В тени скалы молчаливая часовня походила на большого дремлющего кота. В ее облике было что-то дружеское и вселяющее уверенность. Гортензия медленно направилась к ней.
Как и в предыдущий визит, она уселась на выщербленные ступени каменного креста и поискала глазами безжизненный колокол на маленькой квадратной башенке. Зазвонит ли он еще, как в ту ночь? Если действительно его призывы доносились из замогильной тьмы, если они были голосом той, кто покоилась здесь, в то время как белая тень в замке осталась ее видимым обличьем, значит, колокол должен зазвонить снова, поскольку вновь Этьену грозит опасность…
Что он сможет возразить, что сделать против сокрушительной очевидности королевского указа, не подлежащего обжалованию, если там ему предписано жениться на своей кузине и это объявляется его святым долгом? Пройдет лишь несколько дней – и он встанет на ноги, а доктор Бремон приедет и освободит его от докучной тяжести лубка… Конечно, он будет страдать… биться в этой паутине, а она бессильна что-либо сделать для него.
Настала ночь. Прижавшись к основанию каменного креста, Гортензия смотрела на замок, грозно высившийся перед ней. Он неспешно превращался в гигантскую тень. Два освещенных окна, выходивших на эту сторону, показались ей глазами какого-то апокалиптического зверя. Громадина источала недоброжелательство, еще немного, и девушке почудилось бы, что ей слышится угроза, выдыхаемая, словно невидимое пламя, из каменных ноздрей.
На ее лоб упала капля дождя, потом другая. Чернота, разлившаяся вверху, шла не только от ночи: тяжелое свинцовое облако цеплялось за зубцы Лозарга. Пора было возвращаться. Благоразумие требовало, чтобы Гортензия поспешила укрыться от непогоды, но она все не могла решиться. Сама мысль о том, что придется вновь оказаться лицом к лицу с маркизом, была нестерпима. Она не сможет продолжать недавно прерванный спор, не испросив, как некогда говаривал король Людовик XI, «совета тишины»…
Конечно, у нее была ее комната, но это обычное убежище терпящих бедствие женщин располагалось дверь в дверь с покоями маркиза и соседствовало с той самой комнатой, где Мари де Лозарг постиг столь ужасный конец. Воистину Гортензия имела право сказать, что она одинока перед собой… и господом, если он внемлет ее мольбам! Она подумала о маленьком гроте. Только там она обретет спокойствие… Лишь там ей, может быть, посчастливится увидеть того, в ком она в эту минуту нуждалась более всего: Жана, Князя Ночи, ее любимого.
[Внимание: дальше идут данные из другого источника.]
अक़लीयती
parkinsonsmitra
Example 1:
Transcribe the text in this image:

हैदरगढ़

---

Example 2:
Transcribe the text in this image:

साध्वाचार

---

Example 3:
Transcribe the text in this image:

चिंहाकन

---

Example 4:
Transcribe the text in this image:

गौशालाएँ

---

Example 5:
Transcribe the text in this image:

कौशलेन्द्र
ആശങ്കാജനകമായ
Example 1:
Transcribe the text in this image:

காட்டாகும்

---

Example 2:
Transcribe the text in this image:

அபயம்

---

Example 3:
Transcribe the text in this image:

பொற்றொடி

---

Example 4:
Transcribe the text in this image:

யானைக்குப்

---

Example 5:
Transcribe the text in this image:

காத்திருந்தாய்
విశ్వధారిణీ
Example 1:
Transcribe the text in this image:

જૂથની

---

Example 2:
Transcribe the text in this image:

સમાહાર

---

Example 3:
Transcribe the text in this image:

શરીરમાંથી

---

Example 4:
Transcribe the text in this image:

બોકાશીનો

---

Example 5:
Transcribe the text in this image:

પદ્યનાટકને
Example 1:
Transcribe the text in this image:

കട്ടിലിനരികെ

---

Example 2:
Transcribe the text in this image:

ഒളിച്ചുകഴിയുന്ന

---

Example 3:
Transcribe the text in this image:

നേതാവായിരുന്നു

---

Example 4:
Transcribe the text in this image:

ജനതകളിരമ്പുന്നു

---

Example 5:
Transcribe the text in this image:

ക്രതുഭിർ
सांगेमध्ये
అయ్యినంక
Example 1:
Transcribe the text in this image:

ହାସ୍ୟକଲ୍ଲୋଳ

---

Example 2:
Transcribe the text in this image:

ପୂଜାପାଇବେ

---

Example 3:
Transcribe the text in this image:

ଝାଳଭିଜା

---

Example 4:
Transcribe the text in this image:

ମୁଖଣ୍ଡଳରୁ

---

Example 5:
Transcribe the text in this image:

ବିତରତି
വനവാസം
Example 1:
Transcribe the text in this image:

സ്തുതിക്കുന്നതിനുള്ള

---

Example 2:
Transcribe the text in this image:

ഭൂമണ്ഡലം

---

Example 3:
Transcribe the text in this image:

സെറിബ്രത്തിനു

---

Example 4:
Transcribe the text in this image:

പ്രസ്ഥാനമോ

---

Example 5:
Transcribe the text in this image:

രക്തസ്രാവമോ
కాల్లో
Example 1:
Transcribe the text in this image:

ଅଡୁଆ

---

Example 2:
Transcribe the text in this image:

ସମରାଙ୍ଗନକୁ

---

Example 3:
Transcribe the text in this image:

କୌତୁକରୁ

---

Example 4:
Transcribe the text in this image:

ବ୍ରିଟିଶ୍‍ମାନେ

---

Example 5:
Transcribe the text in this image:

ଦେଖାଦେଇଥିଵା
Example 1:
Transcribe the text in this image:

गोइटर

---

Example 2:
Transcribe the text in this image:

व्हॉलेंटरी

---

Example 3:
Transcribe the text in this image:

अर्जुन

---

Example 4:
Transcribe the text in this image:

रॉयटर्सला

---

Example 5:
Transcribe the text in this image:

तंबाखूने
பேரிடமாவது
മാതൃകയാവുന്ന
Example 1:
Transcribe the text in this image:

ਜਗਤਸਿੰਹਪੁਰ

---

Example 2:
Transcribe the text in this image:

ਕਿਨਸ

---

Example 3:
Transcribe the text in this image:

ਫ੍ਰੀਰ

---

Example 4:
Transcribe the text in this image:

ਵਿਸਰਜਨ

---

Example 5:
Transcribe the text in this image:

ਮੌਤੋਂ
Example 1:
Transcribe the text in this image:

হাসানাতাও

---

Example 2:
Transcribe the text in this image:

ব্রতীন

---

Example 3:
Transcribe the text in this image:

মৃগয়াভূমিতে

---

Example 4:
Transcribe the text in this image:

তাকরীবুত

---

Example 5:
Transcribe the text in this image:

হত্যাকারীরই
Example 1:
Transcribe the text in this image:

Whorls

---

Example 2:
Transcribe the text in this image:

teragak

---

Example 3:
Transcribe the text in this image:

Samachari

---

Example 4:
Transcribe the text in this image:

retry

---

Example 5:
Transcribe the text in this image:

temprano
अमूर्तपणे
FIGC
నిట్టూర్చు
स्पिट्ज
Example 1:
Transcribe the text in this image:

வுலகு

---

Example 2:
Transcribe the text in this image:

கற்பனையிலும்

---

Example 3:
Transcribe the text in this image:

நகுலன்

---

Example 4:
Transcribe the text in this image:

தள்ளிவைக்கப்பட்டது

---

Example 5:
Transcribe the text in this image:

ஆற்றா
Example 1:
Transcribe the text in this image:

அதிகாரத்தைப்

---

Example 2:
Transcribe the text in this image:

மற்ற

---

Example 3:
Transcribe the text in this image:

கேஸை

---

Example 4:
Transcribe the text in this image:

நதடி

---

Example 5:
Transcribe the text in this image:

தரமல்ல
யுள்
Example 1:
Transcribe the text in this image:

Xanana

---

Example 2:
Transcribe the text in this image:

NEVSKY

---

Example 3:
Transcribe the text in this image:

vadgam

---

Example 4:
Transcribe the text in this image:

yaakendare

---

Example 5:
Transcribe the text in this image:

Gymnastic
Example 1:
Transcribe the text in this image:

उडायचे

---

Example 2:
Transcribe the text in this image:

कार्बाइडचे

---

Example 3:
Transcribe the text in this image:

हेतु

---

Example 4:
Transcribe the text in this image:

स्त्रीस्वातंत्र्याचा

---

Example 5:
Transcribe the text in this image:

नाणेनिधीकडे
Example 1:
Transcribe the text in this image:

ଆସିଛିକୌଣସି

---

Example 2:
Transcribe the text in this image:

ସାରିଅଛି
Не обращая внимания на силуэт Годивеллы, четко вырисовывавшийся на фоне двери замка, и на зовущий ее голос кормилицы, она плотнее закуталась в плащ, опустила капюшон еще ниже и, скрыв лицо, став таким образом тенью среди теней, устремилась к потоку.
Она шла напрямик, не оглядываясь, под начинавшимся ливнем, в быстро сгущавшейся ночной тьме. Так она достигла леса, но не той тропой, что избирала в предыдущих прогулках, когда направлялась к реке из замка. Тропа вывела на дорогу, и она поспешила по ней, никуда не сворачивая. Но чем дальше она удалялась от дома, тем гуще и непроглядней становился лес. Звук текущей воды постепенно затихал, вместо того чтобы становиться все слышнее. Вскоре дорога сошла на нет, продолжая существовать лишь в ее воображении, и, когда Гортензия поняла, что забрела не туда, и решила повернуть назад, возвратиться к замку и оттуда вступить на привычный путь, она не смогла обнаружить ничего похожего на дорогу.
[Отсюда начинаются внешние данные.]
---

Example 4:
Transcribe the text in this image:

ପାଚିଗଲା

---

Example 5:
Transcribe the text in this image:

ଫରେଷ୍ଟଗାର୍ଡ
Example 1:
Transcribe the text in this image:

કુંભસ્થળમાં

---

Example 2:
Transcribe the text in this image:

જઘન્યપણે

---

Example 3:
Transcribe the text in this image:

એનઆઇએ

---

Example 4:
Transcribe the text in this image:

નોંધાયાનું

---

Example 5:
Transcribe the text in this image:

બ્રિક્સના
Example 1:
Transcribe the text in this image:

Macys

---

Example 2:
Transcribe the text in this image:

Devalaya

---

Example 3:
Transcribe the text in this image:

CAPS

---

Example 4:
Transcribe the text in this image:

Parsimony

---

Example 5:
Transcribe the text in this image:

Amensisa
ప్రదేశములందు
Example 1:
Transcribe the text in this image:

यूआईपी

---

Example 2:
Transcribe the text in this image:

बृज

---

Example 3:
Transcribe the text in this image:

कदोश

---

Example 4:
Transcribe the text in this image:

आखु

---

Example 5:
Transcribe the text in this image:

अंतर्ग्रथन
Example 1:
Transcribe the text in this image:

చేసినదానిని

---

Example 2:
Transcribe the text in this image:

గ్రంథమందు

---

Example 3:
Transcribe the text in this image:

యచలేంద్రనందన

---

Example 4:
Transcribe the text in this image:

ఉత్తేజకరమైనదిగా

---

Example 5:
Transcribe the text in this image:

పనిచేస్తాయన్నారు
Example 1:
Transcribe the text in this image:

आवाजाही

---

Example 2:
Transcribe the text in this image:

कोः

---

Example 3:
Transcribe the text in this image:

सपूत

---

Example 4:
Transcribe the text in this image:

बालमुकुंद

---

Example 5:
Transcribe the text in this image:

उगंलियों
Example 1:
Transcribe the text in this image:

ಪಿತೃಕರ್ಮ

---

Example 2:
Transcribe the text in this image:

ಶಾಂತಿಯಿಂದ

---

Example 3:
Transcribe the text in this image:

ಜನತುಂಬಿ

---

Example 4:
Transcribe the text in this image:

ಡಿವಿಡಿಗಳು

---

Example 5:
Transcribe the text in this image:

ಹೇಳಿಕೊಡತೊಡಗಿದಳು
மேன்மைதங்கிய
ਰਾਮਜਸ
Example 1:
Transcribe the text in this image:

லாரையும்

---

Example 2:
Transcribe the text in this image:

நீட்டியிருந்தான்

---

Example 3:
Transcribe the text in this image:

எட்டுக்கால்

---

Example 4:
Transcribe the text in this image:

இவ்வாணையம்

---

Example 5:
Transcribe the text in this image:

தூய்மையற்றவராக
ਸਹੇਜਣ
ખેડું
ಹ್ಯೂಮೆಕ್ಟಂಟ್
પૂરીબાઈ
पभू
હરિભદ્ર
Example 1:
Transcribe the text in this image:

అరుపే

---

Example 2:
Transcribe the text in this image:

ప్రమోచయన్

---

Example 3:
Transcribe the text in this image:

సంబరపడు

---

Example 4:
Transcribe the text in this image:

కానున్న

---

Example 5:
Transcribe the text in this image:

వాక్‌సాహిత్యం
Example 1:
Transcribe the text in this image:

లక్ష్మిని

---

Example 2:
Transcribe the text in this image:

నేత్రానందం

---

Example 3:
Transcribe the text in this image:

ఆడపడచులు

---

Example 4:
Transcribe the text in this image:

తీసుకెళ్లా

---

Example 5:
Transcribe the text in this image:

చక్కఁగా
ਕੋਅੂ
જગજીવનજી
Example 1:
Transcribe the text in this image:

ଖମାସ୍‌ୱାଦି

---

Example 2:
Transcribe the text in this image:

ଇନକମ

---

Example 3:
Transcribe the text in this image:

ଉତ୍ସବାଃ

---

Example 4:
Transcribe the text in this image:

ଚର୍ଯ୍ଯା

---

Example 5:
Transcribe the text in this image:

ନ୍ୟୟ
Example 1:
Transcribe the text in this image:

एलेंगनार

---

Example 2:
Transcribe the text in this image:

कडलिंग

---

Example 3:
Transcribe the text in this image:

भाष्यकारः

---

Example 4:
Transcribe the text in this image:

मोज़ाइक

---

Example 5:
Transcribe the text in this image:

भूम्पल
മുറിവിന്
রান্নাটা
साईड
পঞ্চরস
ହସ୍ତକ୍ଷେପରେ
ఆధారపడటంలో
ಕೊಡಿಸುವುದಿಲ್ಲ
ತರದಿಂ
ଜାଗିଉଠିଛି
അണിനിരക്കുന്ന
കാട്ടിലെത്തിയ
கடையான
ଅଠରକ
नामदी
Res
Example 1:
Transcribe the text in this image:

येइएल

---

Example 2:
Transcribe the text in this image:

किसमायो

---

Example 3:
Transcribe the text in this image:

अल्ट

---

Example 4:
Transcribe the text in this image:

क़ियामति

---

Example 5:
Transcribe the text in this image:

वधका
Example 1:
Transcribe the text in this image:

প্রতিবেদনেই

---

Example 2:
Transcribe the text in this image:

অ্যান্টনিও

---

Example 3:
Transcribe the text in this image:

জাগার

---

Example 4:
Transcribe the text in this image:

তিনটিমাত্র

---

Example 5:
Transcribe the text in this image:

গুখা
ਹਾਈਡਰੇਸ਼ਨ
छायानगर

Дождь уже хлестал вовсю, без труда пробивая пока еще слабый покров листвы; он слепил девушку, и она перестала понимать, где находится. Вокруг нее все смешалось… Проходила ли она недавно около этого дуба с шишковатым стволом? А может быть, она видела тот, другой?.. Над лесом, по которому она кружила, словно обезумевшая птица, стояло мрачное, как чернила, небо. Она слабо угадывала лишь силуэты деревьев и валунов…
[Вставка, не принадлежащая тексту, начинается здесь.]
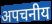
अपचनीय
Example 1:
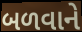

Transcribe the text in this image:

બળવાને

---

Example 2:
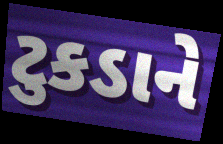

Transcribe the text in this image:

ટુકડાને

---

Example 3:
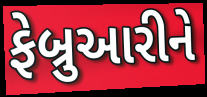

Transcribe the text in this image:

ફેબ્રુઆરીને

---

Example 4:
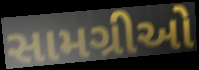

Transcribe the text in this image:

સામગ્રીઓ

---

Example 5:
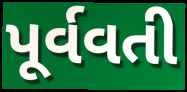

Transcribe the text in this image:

પૂર્વવતી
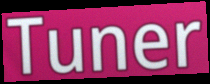
Tuner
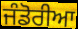
ਜੰਡੋਰੀਆ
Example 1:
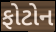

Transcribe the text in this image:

ફોટોન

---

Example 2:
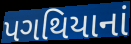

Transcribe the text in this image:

પગથિયાનાં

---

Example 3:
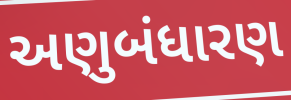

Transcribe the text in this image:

અણુબંધારણ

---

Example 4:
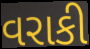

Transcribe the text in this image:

વરાકી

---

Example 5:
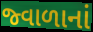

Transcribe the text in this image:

જ્વાળાનાં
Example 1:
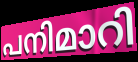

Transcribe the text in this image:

പനിമാറി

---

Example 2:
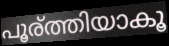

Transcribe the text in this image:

പൂര്ത്തിയാകൂ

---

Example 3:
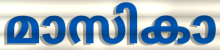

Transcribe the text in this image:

മാസികാ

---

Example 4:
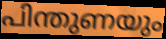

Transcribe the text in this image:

പിന്തുണയും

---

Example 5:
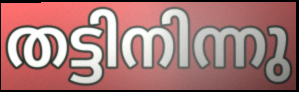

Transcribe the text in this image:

തട്ടിനിന്നു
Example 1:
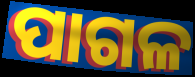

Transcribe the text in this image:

ପାଗଳ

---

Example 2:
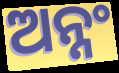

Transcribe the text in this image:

ଅନ୍ନଂ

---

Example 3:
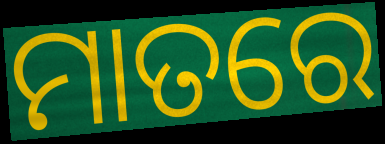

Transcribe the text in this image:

ମାତରେ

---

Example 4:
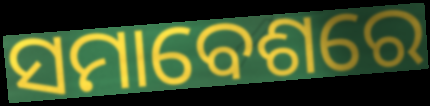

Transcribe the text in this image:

ସମାବେଶରେ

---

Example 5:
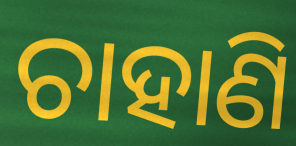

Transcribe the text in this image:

ଚାହାଣି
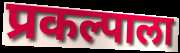
प्रकल्पाला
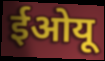
ईओयू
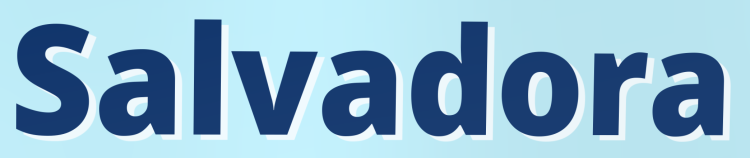
Salvadora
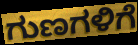
ಗುಣಗಳಿಗೆ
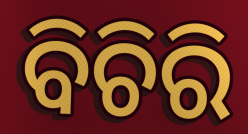
ବିଚିରି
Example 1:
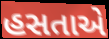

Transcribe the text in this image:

હસતાએ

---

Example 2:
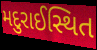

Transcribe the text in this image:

મદુરાઈસ્થિત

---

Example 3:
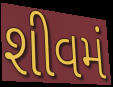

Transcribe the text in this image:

શીવમં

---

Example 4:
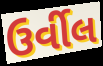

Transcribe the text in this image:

ઉર્વીલ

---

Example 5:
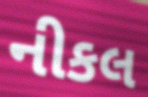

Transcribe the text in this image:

નીકલ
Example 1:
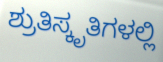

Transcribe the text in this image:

ಶ್ರುತಿಸ್ಕೃತಿಗಳಲ್ಲಿ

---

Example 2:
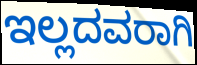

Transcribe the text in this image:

ಇಲ್ಲದವರಾಗಿ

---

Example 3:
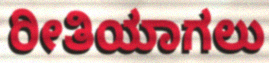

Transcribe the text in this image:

ರೀತಿಯಾಗಲು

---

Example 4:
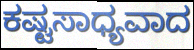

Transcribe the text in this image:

ಕಷ್ಟಸಾಧ್ಯವಾದ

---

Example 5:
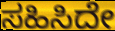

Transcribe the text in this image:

ಸಹಿಸಿದೇ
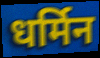
धर्मिन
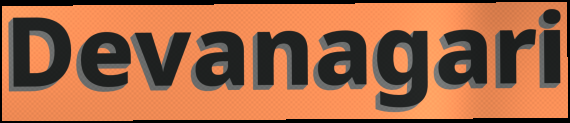
Devanagari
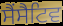
ਸੈਂਸੈਟਿਵ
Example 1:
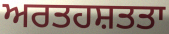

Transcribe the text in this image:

ਅਰਤਹਸ਼ਤਤਾ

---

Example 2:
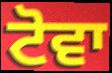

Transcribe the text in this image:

ਟੋਵਾ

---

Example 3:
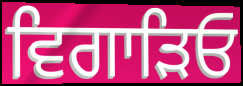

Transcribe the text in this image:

ਵਿਗਾੜਿਓ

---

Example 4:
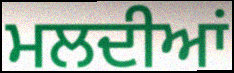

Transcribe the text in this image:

ਮਲਦੀਆਂ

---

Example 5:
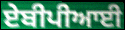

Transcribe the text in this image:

ਏਬੀਪੀਆਈ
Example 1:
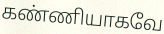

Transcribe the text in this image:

கண்ணியாகவே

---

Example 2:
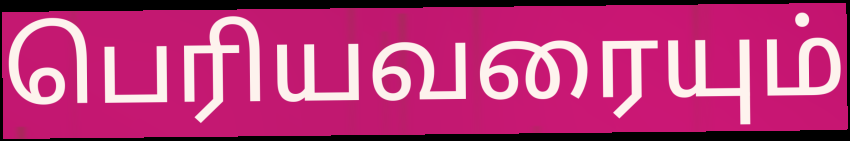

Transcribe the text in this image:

பெரியவரையும்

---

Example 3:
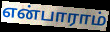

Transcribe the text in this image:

என்பாராம்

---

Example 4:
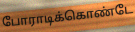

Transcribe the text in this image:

போராடிக்கொண்டே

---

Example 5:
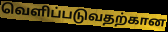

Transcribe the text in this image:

வெளிப்படுவதற்கான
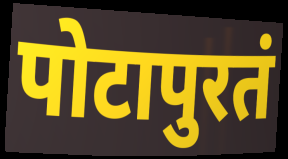
पोटापुरतं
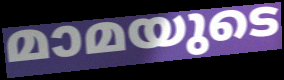
മാമയുടെ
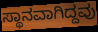
ಸ್ಥಾನವಾಗಿದ್ದವು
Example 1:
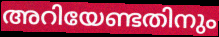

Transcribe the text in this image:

അറിയേണ്ടതിനും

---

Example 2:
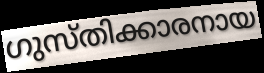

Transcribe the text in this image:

ഗുസ്തിക്കാരനായ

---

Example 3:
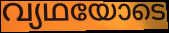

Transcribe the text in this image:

വ്യഥയോടെ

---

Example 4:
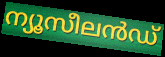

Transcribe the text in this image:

ന്യൂസീലൻഡ്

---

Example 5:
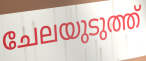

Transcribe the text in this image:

ചേലയുടുത്ത്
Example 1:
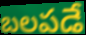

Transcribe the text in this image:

బలపడే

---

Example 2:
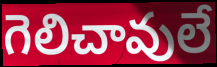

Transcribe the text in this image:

గెలిచావులే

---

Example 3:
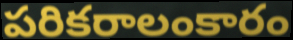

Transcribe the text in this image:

పరికరాలంకారం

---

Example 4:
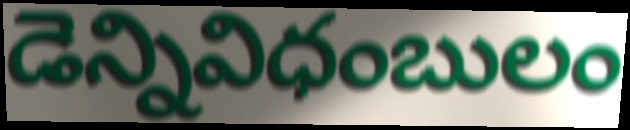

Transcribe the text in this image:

డెన్నివిధంబులం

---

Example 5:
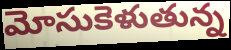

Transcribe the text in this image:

మోసుకెళుతున్న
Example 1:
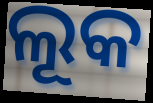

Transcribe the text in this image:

ଲୂକ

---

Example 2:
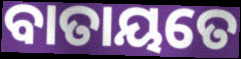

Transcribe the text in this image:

ବାତାୟତେ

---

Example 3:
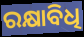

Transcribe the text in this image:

ରକ୍ଷାବିଧି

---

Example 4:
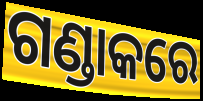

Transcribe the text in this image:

ଗଣ୍ଡାକରେ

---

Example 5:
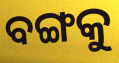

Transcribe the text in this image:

Внезапно она ступила на крутой спуск, и ей показалось, что внизу пенится река. Она бросилась туда. Земля была скользкой, ее устилали прелые листья и пятна свежего мха. Гортензия потеряла равновесие, соскользнула в промоину, в падении обдирая руки о терновник. Боль заставила ее вскрикнуть, но она решила не поддаваться страху. Она встала, несколько шагов прошла по следам какого-то зверя, продиравшегося сквозь кусты. Она вымокла до нитки, замерзла и не могла понять, вода или слезы заливают ей лицо…
Ее нога соскользнула с валуна и подвернулась, боль швырнула ее на землю, и она, всхлипывая, осталась лежать, пока не услышала нечто, заставившее содрогнуться от ужаса. Или, быть может, оно ей только почудилось, рычание волка совсем рядом. В двух шагах? И тогда она закричала:
– Жан!.. Жан, Князь Ночи!.. Ко мне!..
Однако собственный голос показался ей до смешного слабым. Как мог Жан различить его в эту бурю, если она сама не знала, ни где находится, ни сколько успела пройти! Ей уже мерещилось, будто она месяцы и годы блуждает по этому негостеприимному лесу…
В ответ – ни звука. Она кричала снова и снова, потом, отчаявшись дождаться помощи, с трудом поднялась в надежде по крайней мере отыскать скалистый навес, способный укрыть ее от потоков воды, подхваченных яростным ветром и хлеставших в лицо. Но когда она ступила на поврежденную ногу, ее пронзила столь сильная боль, что она без памяти рухнула на землю…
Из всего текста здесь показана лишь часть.